** Given passage **

Im looking into all the mastiffs....I just love the giant breeds, the bully breeds too. I love danes. But I gotta admit, I love a velcro dog!! Friend of mine grew up with a Bullmastiff and wont own any other breed of dog he's so attatched to them.....But we live on a ranch and we do a lot of hiking and walking and are pretty active, but at night are VERY LAZY after a hard days work and I want to cuddle.....Would a mastiff be up hiking and swimming in a shallow river??

Anyone familiar with the Fila Mastiff? (Fila Brasileiro)


----------



## TripleD (Jan 10, 2008)

I just became a member today and saw your question.

I have a Cane Corso or Italian Mastiff. He is a dry-mouth breed, but that doesn't mean what it says. A "dry-mouth" actually refers to the fact they have tighter lips that don't hang as far down. If I'm wrong please correct me this is what my vet tech told me.

Because they are so beg most mastiffs can't handle too much activity. It can cause joint problems.

My guy has the best dispostion and doesn't know a stranger. He still makes a great guard dog due to his size and appearance.


----------



## cshellenberger (Dec 2, 2006)

Fila's can be wonderful if properly socialized, however they tend have a high gaurd dog drive and a HIGH prey drive, so small animals could suffer.


----------



## Mdawn (Mar 3, 2007)

Pawper said:


> .Would a mastiff be up hiking and swimming in a shallow river??


I wouldn't take Uallis hiking...so no. I take him for walks off leash but the terrain isn't rugged, mostly flat with little hills here and there. I wouldn't want him to do a lot of climbing up steep hills and such. Think more of a leisurely stroll... I've never taken Uallis swimming but I wouldn't see anything wrong with it.


----------



## Pawper (Dec 28, 2007)

Im sadly beginning to see that my hubby is right....I HATE that!  A mastiff might not be the best choice for me....I dont wanna have to leave one baby at home while Im out being the busy body that I am.....I already have to leave the pug and the frenchie home, I want another that can go with me and do everything that I do....plus this is Texas and it gets HOT....guess a mastiff woul dbe even more miserable if outside for a long time melting....


----------



## cshellenberger (Dec 2, 2006)

Have you considered a Doberman? They are active, reasonably tolerant of heat (though you'd want to put a jacket on them if it gets cold) and are GREAT family dogs. With ANY breed you choose, be sure to RESEARCH the breeders! BYB and Pet shop pups are less stable in temperment due to careless breeding as well as the health issues you are more likely to face with a pup from untested parents.

** Information provided **
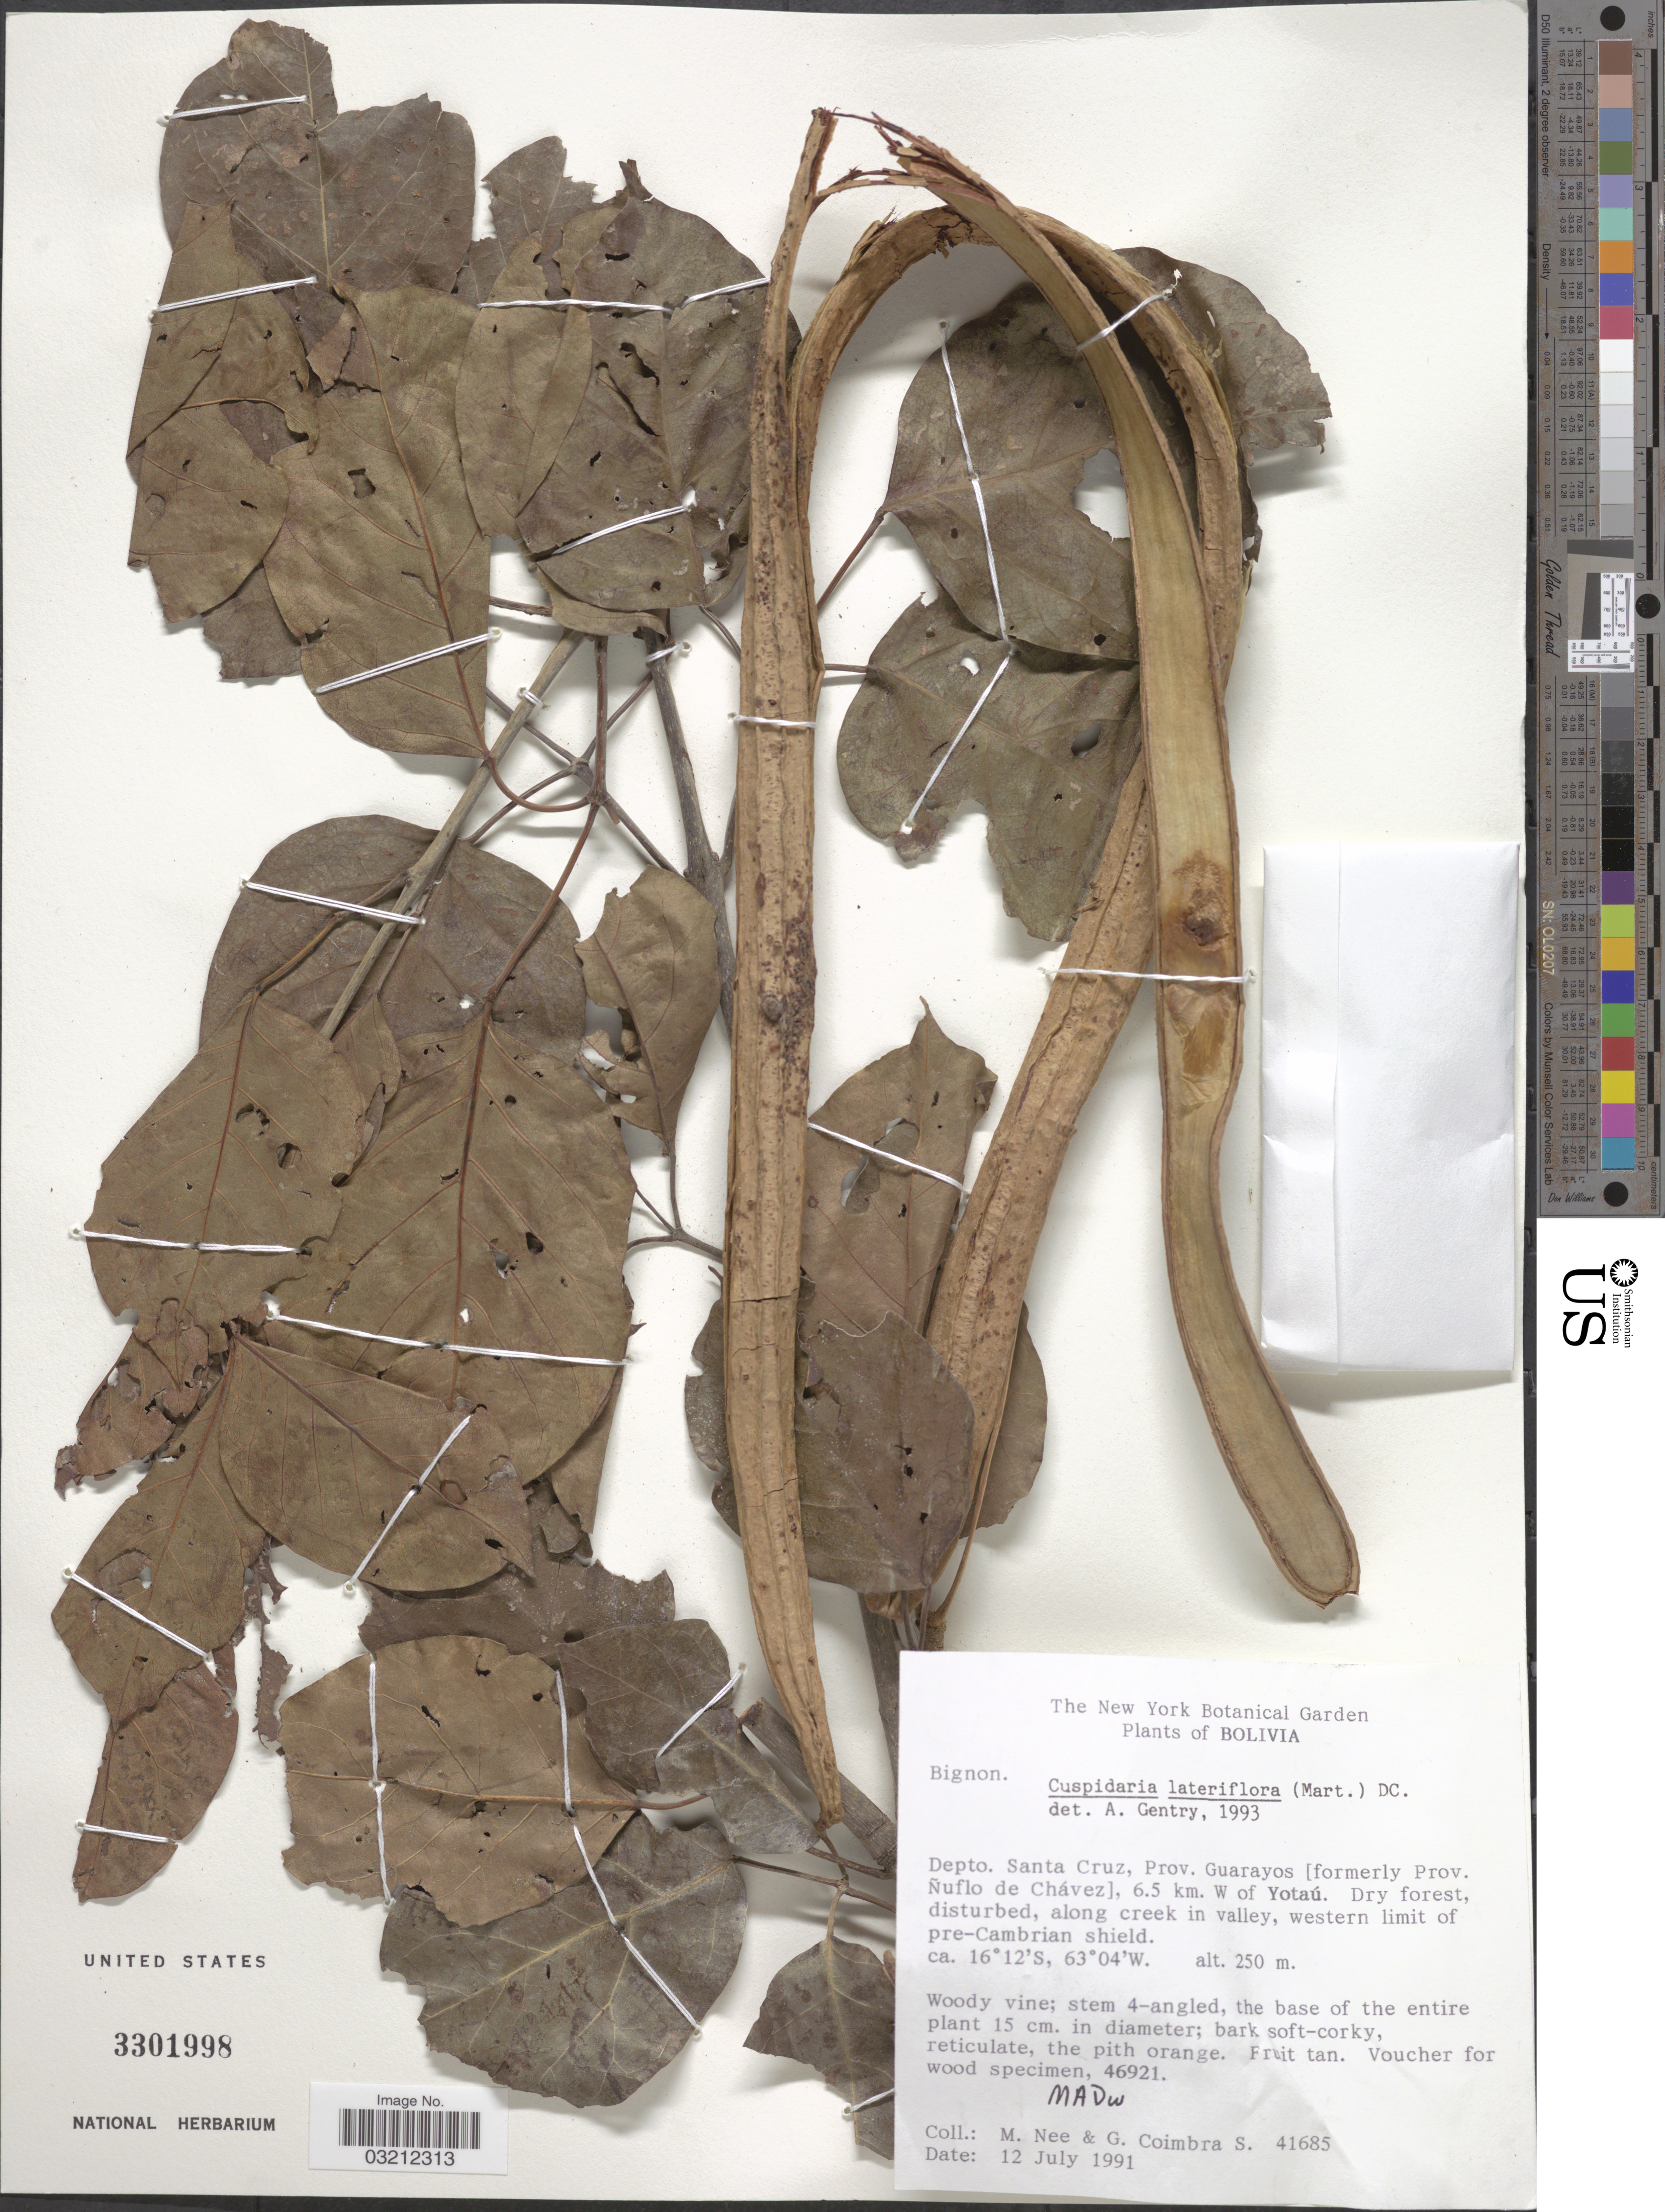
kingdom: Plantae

--

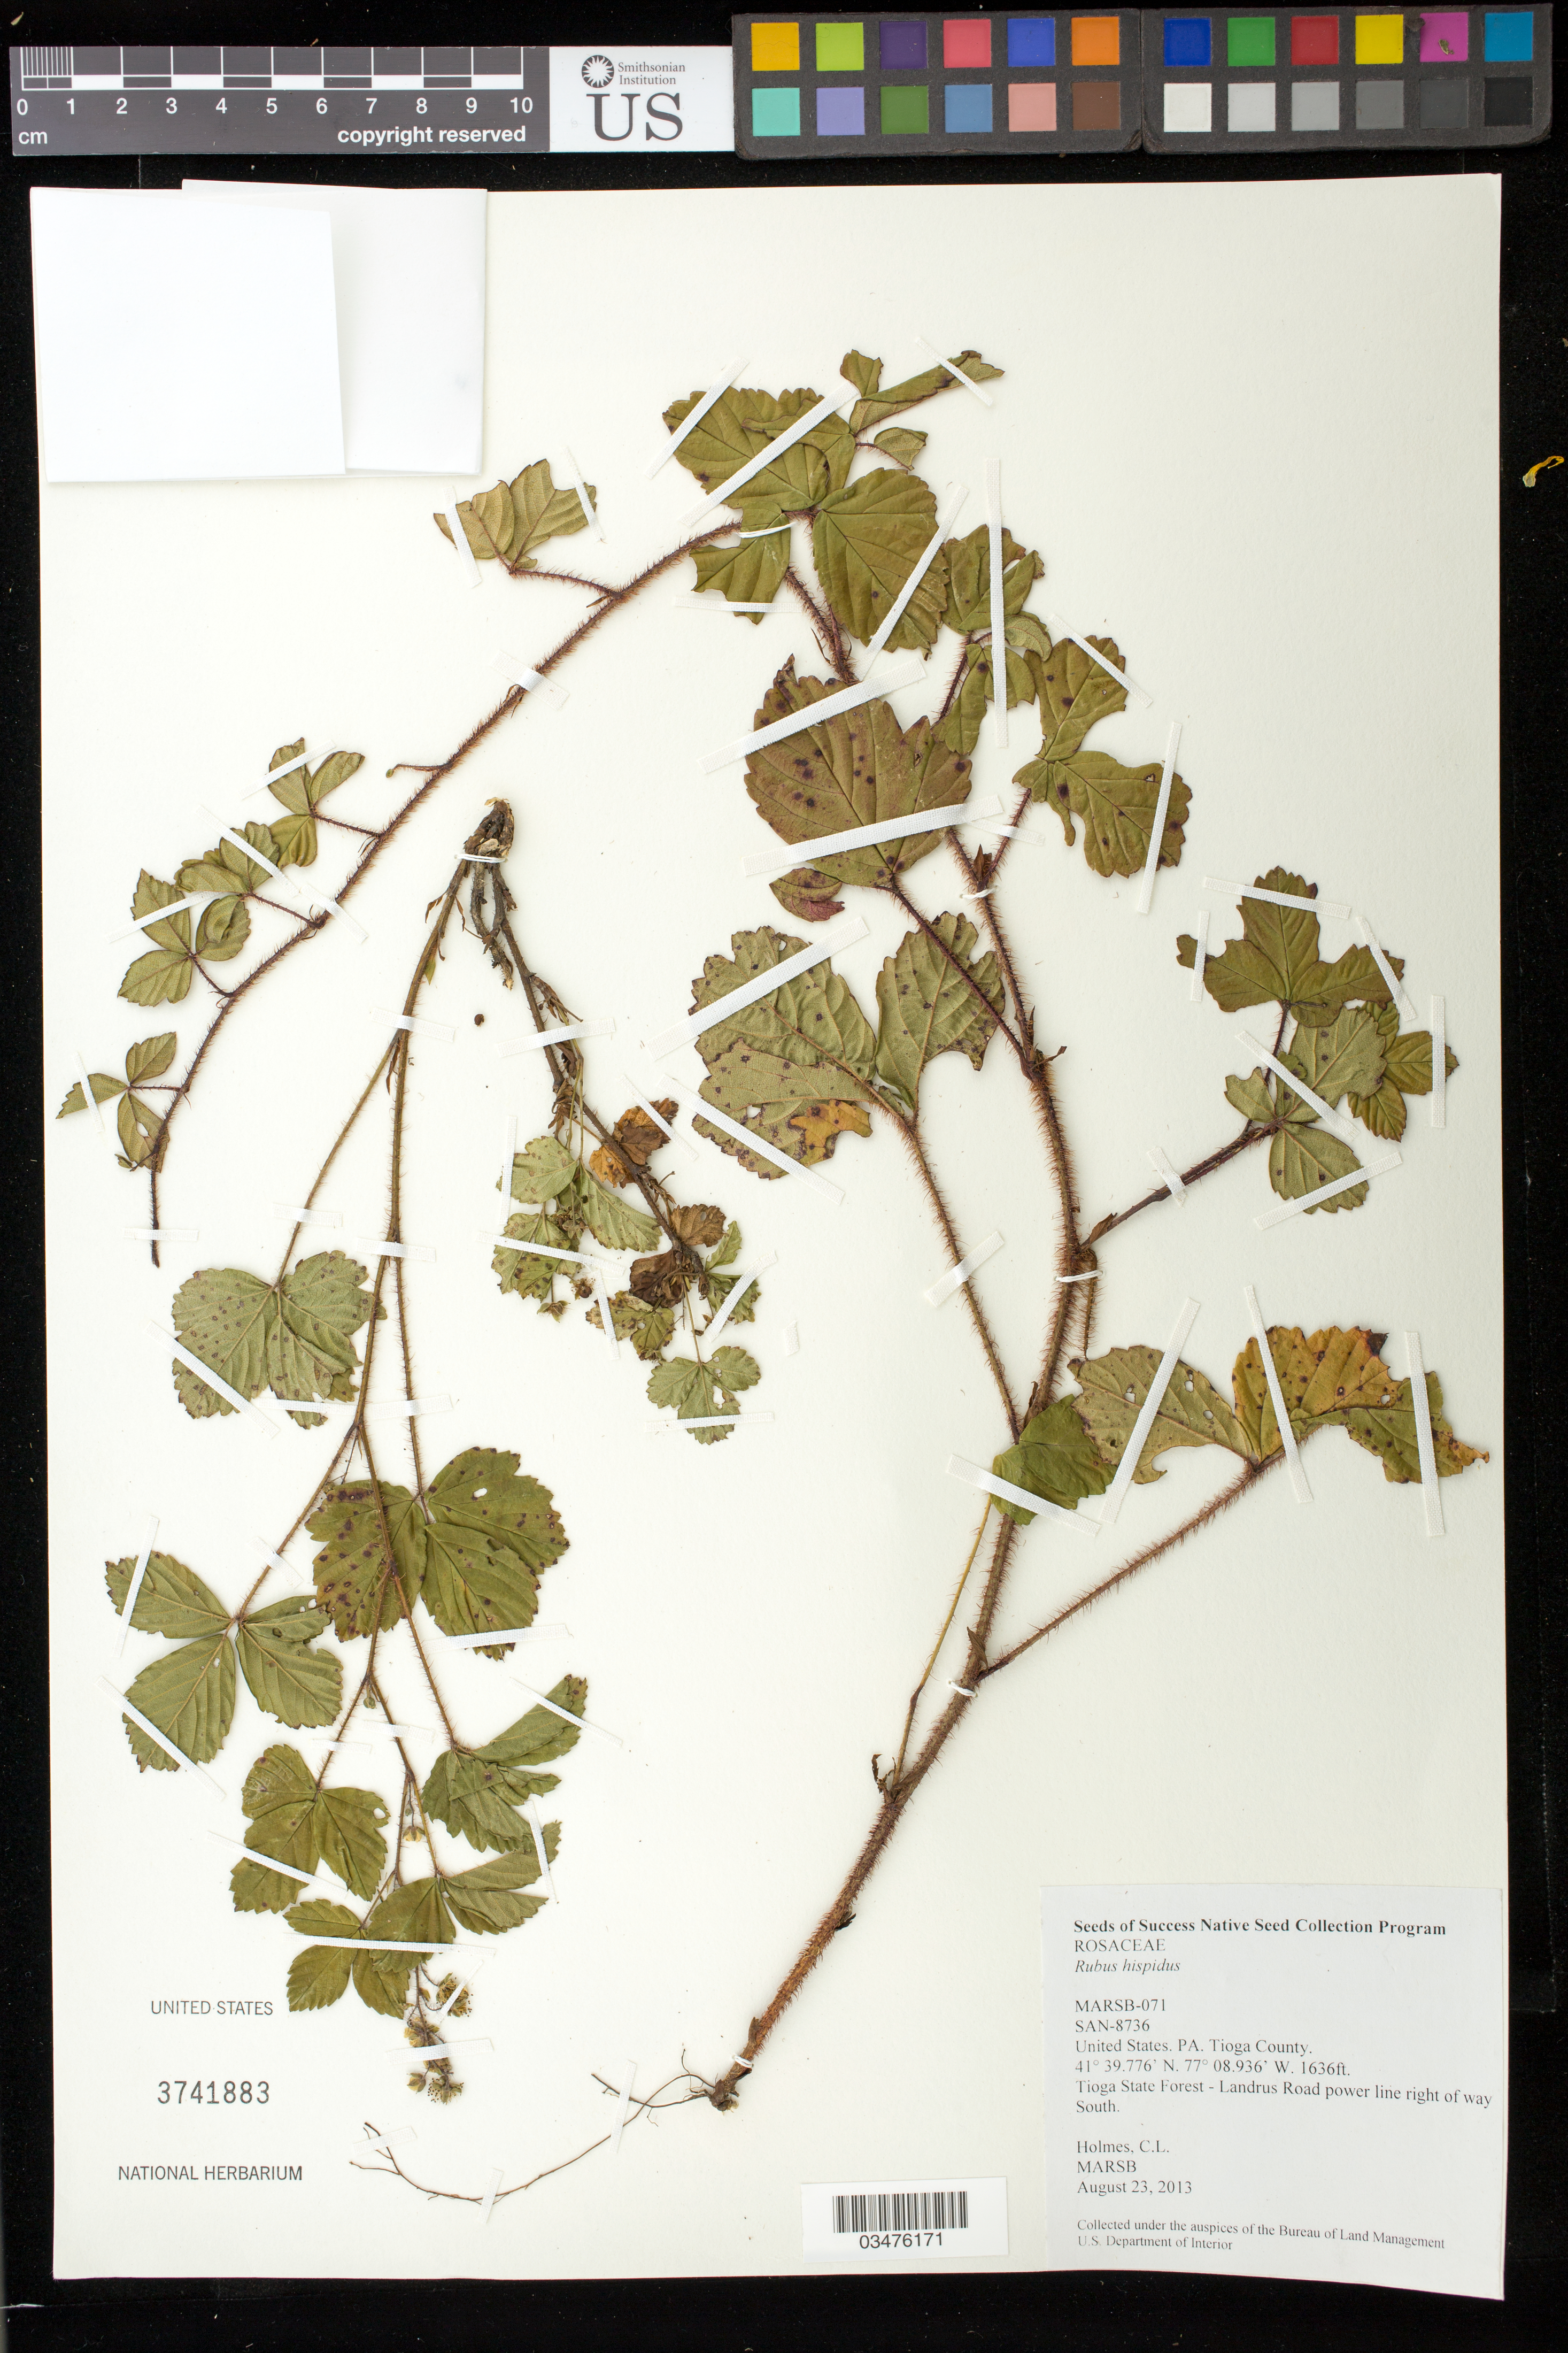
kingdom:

** Actions to take **
A. In the mastiff forum thread, what does the term "dry-mouth" actually refer to?
B. Reproduce the part of the mastiff forum thread starting at "Im sadly beginning" and ending at "from untested parents.".

** Results of the tasks **
A. It refers to the dog having tighter lips that don't hang as far down.

B.
Im sadly beginning to see that my hubby is right....I HATE that!  A mastiff might not be the best choice for me....I dont wanna have to leave one baby at home while Im out being the busy body that I am.....I already have to leave the pug and the frenchie home, I want another that can go with me and do everything that I do....plus this is Texas and it gets HOT....guess a mastiff woul dbe even more miserable if outside for a long time melting....


----------



## cshellenberger (Dec 2, 2006)

Have you considered a Doberman? They are active, reasonably tolerant of heat (though you'd want to put a jacket on them if it gets cold) and are GREAT family dogs. With ANY breed you choose, be sure to RESEARCH the breeders! BYB and Pet shop pups are less stable in temperment due to careless breeding as well as the health issues you are more likely to face with a pup from untested parents.